BTW, that was an insightful comment about sanitation and medicine. Sanitation has indeed done more to extend the productive life span of people than virtually all other causes combined. The extended productive lifespan, coupled with machines that magnify the productivity even further, has raised the standard of living appreciably.
 
Anyone have any ideas for me:confused:

daddyBoy

To get a chart including reinvested dividends, do this:

www.moneycentral.com
stocks
drop down 'find' button
common indices
dow jones industrial average
chart
date range 1/1/1960 to 12/31/1985
on the chart click drop down 'chart'
choose investment growth
voila

Results:

A rise from 1960 until late 1965, then a bouncing ball until about mid 1982 when it started to rise again. An ER killer. Many of the times when you do a firecalc and get 95% or 97%, the 1929 crash and this time period are the causes of the non-100% result.

Be advised that I have regularly found mistakes in either the data or the processes that microsoft uses in their moneycentral tools, so any decision-grade analysis should be done with other tools or the microsoft data and process that is applied to the data should be looked at closely. Specifically I have found stocks and funds that are missing dividend data, or have wrong dividend data, and the way microsoft applies dividends to gains is simply wrong and has been for years.

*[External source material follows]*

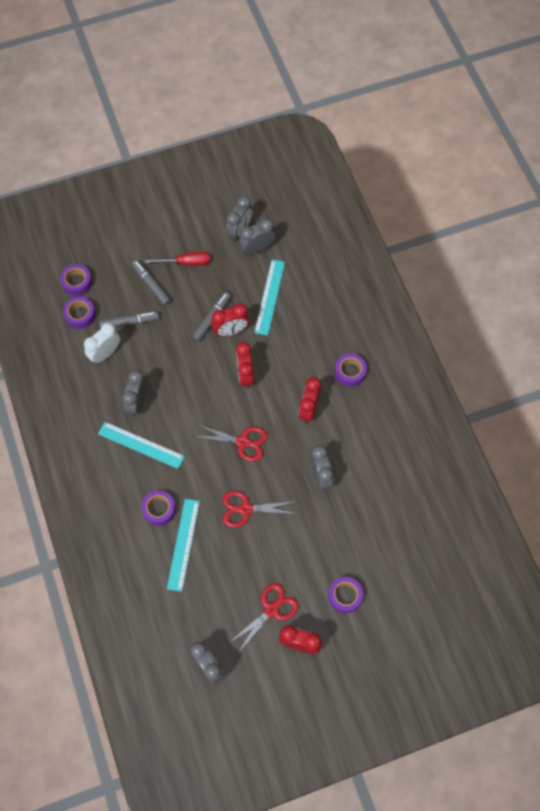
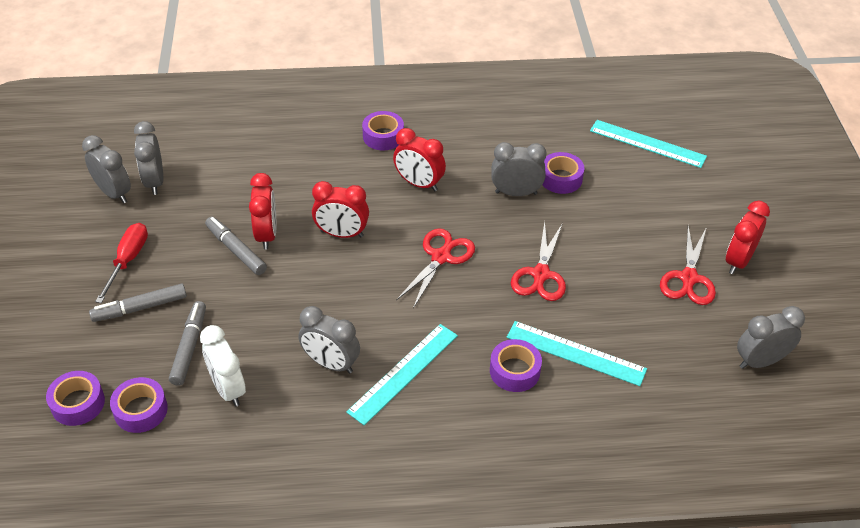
camera: 75 degrees left, 20 degrees down
red scissors [229,583,299,653] -> red scissors turned 135 degrees counterclockwise [660,226,716,305]
turquoise ruler [254,260,285,336] -> turquoise ruler moved to [590,120,707,168]
purple tape [328,577,363,613] -> purple tape moved to [542,152,584,194]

With regards to what you can do to survive this, either market timing successfully (good luck) each bounce, owning investment products that werent correlated to stocks or bonds, or using TIPS.

TIPS sound like a great idea and the analyses look great. Unfortunately most of the analysis produced was done a little while ago and uses 3-3.7% tips returns, and most of the recent stuff still supposes 2-2.5% rates. Super if you could actually get that, but at this point buying tips gets you less than 2% yield (plus of course inflation), and the cheapest fund (vanguards) is at 1.50%.

With my current withdrawal rate of just a little under 4%, clearly that isnt covering me. Including inflation the current real yield would be 4-5% with 2.5-3% of that being bond appreciation that I would have to pay taxes on each year and not receive until the bonds matured and were sold.

I'll take my chances with beating 4% without them for the time being, but clearly if the yield rose above 2.5% they'd be very, very worth considering.
 
Daddyboy

Use your search engine for: CPCUG InvestCIG and go to long term indexes. Peruse your brains out - I use these to jump start my thinking regularly. Notice that S&P dividends have been in a downtrend since the early eighties - so 'something' is/will be required to reverse the trend.
 
Notice that S&P dividends have been in a downtrend since the early eighties - so 'something' is/will be required to reverse the trend.

Just about the same time CEOs of large corps started rewarding themselves bigtime for their "astounding performance".
 
Got to weigh in on the CEO pay thing. Let the market take care of it. I believe there is no such thing as too
much compensation (for anyone). If you can get it
legally, then go for it. The marketplace will work all of
this out in time. We attempt to control the free market
at our peril. History is rife with examples. I predict
free enterprise will be destroyed in time, with the chipping away process going on more or less
continuously. A current example? The Martha Stewart
case. A tempest in a tea pot if there ever was once.